Schütt then discussed updates to the guidelines surrounding the treatment of HF in patients with T2D. All patients with HF and T2D are recommended SGLT2 inhibitors to reduce HF-related outcomes, such as CV death and HF hospitalisation. This is recommended irrespective of left ventricle ejection fraction, and independent of HbA1c and concomitant glucose-lowering medication. For all patients with HF with reduced ejection fraction (HFrEF; New York Heart Association [NYHA] Class II–IV) and T2D, the SGLT2 inhibitors dapagliflozin, empagliflozin, or sotagliflozin are recommended to reduce the risk of hospitalisation. This recommendation is based on evidence from the DAPA-HF, EMPEROR-Reduced, and SOLOIST-WHF trials, where the three SGLT2 inhibitors demonstrated significantly reduced total CV death and HF hospitalisation. In addition to this, regardless of the presence or absence of T2D, the three SGLT2 inhibitors are recommended in all patients with HFrEF.

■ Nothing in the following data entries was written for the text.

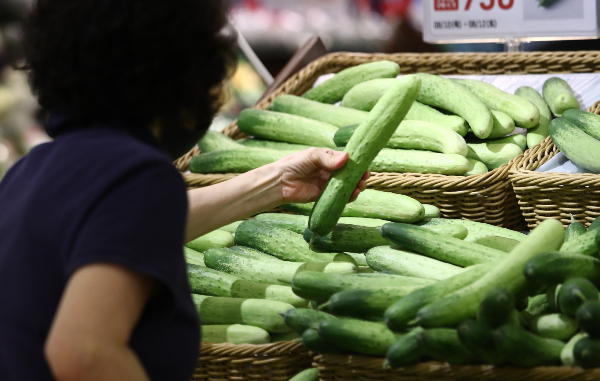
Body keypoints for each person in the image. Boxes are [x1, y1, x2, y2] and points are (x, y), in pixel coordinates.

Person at [0, 1, 368, 381]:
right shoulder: (135, 175)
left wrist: (276, 183)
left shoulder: (30, 172)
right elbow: (84, 355)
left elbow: (127, 227)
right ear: (181, 67)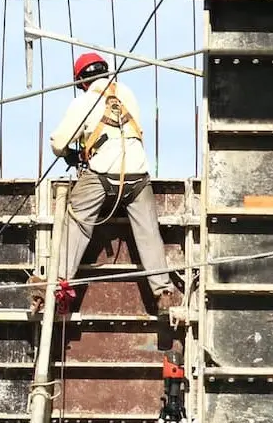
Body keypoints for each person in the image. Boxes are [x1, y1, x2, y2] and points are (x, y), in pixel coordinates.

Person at [38, 52, 182, 315]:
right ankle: (163, 292)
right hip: (138, 175)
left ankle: (58, 284)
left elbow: (58, 142)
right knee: (149, 232)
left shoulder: (84, 102)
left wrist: (72, 155)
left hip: (103, 175)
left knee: (77, 221)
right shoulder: (128, 94)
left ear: (81, 81)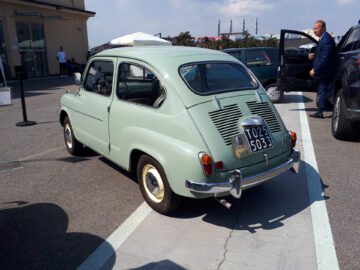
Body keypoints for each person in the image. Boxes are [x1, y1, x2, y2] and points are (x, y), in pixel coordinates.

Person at [308, 20, 337, 118]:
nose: (314, 30)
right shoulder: (323, 38)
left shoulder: (327, 40)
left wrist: (315, 69)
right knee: (324, 91)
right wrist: (314, 55)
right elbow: (322, 53)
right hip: (325, 71)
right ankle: (321, 111)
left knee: (324, 91)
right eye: (314, 28)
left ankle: (322, 111)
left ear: (324, 28)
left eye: (317, 28)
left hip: (326, 72)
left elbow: (325, 58)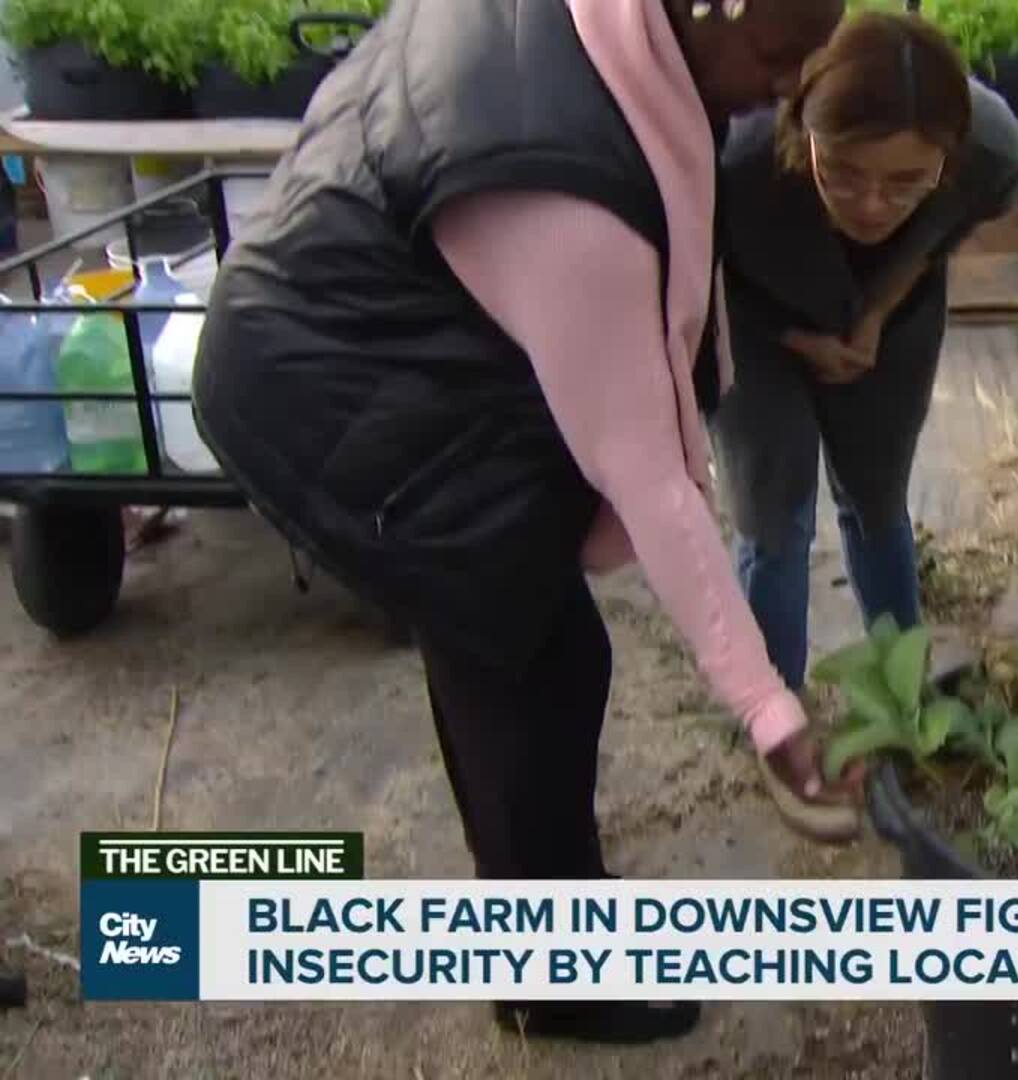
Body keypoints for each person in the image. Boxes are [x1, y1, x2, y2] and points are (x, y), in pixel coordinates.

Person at [189, 0, 857, 1044]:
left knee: (518, 651)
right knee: (534, 668)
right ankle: (554, 984)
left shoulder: (599, 33)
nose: (792, 84)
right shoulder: (555, 186)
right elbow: (647, 477)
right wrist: (769, 708)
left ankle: (549, 922)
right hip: (337, 387)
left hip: (399, 333)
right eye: (779, 54)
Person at [708, 10, 1018, 689]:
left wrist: (879, 310)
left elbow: (952, 220)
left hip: (891, 322)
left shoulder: (989, 149)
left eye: (906, 181)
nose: (873, 205)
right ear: (802, 133)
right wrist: (797, 339)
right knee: (774, 509)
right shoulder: (733, 162)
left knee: (877, 497)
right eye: (843, 173)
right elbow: (693, 281)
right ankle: (775, 707)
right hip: (749, 328)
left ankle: (904, 683)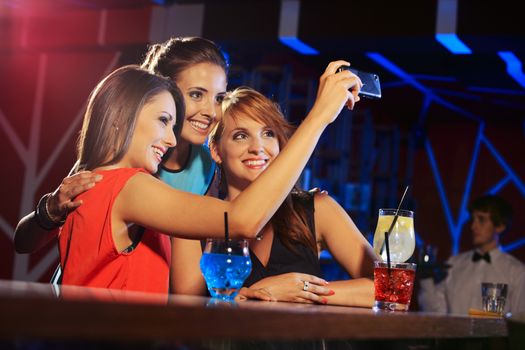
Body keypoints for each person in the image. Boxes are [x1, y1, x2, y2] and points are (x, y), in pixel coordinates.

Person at [16, 61, 363, 294]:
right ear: (122, 120)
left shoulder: (92, 181)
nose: (170, 139)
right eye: (164, 120)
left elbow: (24, 241)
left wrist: (48, 210)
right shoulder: (131, 186)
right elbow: (241, 220)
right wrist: (319, 117)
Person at [14, 37, 228, 254]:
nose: (211, 112)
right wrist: (50, 209)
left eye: (219, 98)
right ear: (162, 90)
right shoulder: (119, 156)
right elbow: (24, 242)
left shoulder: (207, 165)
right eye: (196, 95)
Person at [171, 87, 376, 307]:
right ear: (216, 150)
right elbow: (187, 311)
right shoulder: (195, 218)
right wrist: (258, 293)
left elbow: (388, 290)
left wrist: (301, 290)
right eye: (241, 136)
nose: (258, 148)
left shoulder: (317, 208)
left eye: (268, 134)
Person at [418, 194, 525, 314]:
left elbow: (520, 320)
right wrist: (426, 280)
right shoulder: (454, 264)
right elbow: (435, 312)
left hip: (495, 333)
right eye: (473, 219)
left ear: (500, 226)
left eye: (481, 220)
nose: (473, 226)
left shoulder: (516, 272)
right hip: (456, 332)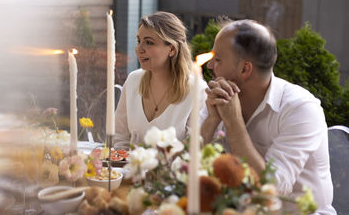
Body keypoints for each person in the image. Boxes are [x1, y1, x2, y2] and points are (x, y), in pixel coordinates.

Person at [201, 19, 336, 214]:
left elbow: (270, 189)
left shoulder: (301, 108)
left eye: (218, 59)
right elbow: (183, 169)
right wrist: (211, 122)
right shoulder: (219, 97)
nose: (210, 65)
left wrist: (234, 123)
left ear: (245, 69)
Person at [114, 11, 207, 147]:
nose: (139, 49)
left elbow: (194, 150)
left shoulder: (197, 90)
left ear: (172, 49)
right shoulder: (133, 80)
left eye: (149, 43)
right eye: (139, 41)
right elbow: (118, 138)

Concluding their presentation, Schütt touched on novel recommendations in the 2023 guidelines regarding the initiation and up-titration of HFrEF medications, based on the findings of the STRONG-HR trial, which included patients on a higher dose than standard care. The trial allowed for a defined dose prior to discharge, with subsequent frequent follow-up visits in the first 6 weeks following an HF hospitalisation. This resulted in a significant reduction in 100-day re-admission for HF and all-cause death. ESC guidelines recommend this strategy to reduce readmission and all-cause mortality.
CONCLUSION
The 2023 updated guidelines provided a clear overview of changing recommended practices surrounding the screening, diagnosis, and management of patients with diabetes, who are at risk of CVD. Marx also highlighted a series of additional updates to the guidelines that were not covered in the symposium, including CV risk reduction in patients with diabetes; management of coronary artery disease and diabetes; arrhythmias; T1D and CVD; and person-centred care.